7 Oct

It’s pretty shocking to how far the public sector will go to protect their own interests. Throwing public money behind a political campaign, paying temporary workers to distribute campaign literature, using misinformation, we’ve seen all that from opponents of Prop 6, the gas tax increase repeal. And then the Official Voter Information Guide came out from the Secretary of State – they’ve written the title of the measure and the description in such a way as to distort the truth about this measure.


Wow, I just hope the public attention span is more than seven words long. I’m guessing the state’s research showed it’s just about exactly that. The title goes on, REQUIRES CERTAIN FUEL TAXES AND VEHICLE FEES BE APPROVED BY THE ELECTORATE, but again, I’m not sure people who have to drive to work every day on shredded roads are going to read beyond the first seven words.

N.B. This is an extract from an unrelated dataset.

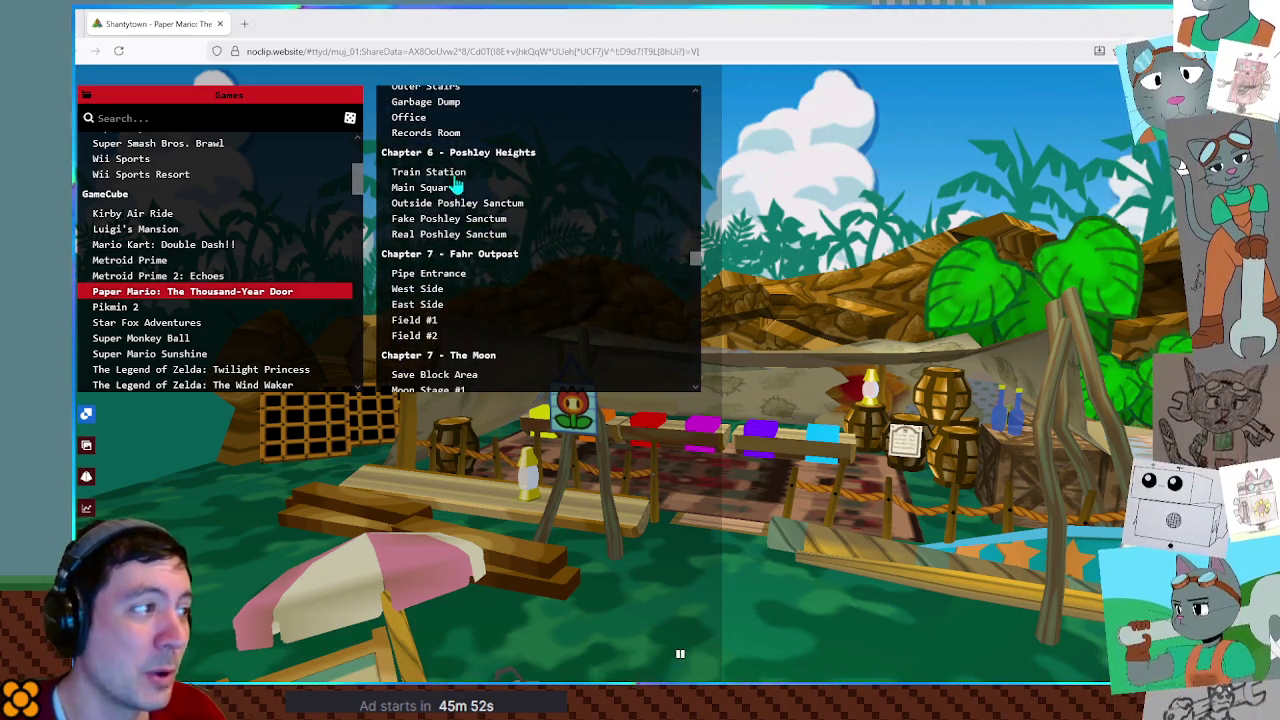
click(440, 188)
Load Main Square and fly through the hotel lobby, roof and bedroom.
click(477, 220)
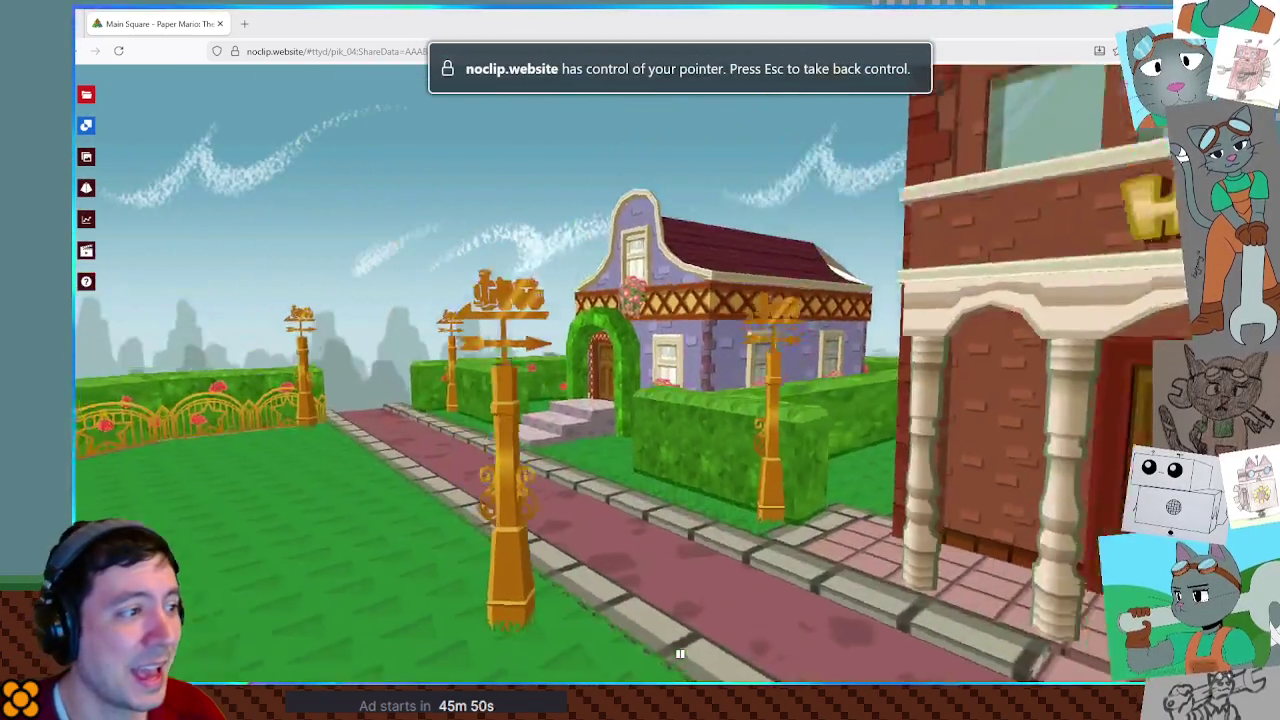
key(w)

In the summary it mentions that 6 repeals “a 2017 transportation law’s taxes and fees designated for road repairs and public transportation…”. Then it goes on to emphasize how much money they will pull from  transportation projects if we pass this measure, insinuating that all that money would have gone for road repairs. You have to read the whole thing – they say the money “mainly would have paid for highway and road maintenance and repairs, as well as transit programs.” As well as insinuates a small portion would go toward non-road related projects, when over half the money in SB 1 is designated for rail, bus, and other forms of public transportation, as well as bike lanes and bridges.

A YES vote on this measure would “reduce funding for highway and road maintenance and repairs…” – the threat – and there it is again “as well as transit programs…” as if transit programs are an afterthought.

And it implies that long time funding is being cut, when it was only instituted in January of 2018. 

There is one positive note – but again, I worry that most people won’t read through the entire title or text. The summary and the “What Your Vote Means” section do make it clear that Prop 6 will include a stipulation that new or increased state fuel and vehicle taxes would require majority approval by the voters. That’s probably the most important part of this measure. Opponents have taunted us for being cheap asses, when we pay the highest gas prices and gas tax in the country. What opponents have tried to leave out of the conversation is that this measure was passed by the legislature, without so much as a conversation among the voters. 

I wish we could have got a better conversation going on this measure. Citizens are being torn between driving on shredded roads and paying fuel prices they can’t afford. The public sector is funding the campaign against us with our own money.  It’s a racket, aimed at getting more money out of us to pay their pensions. Don’t buy the rhetoric, YES on PROP 6.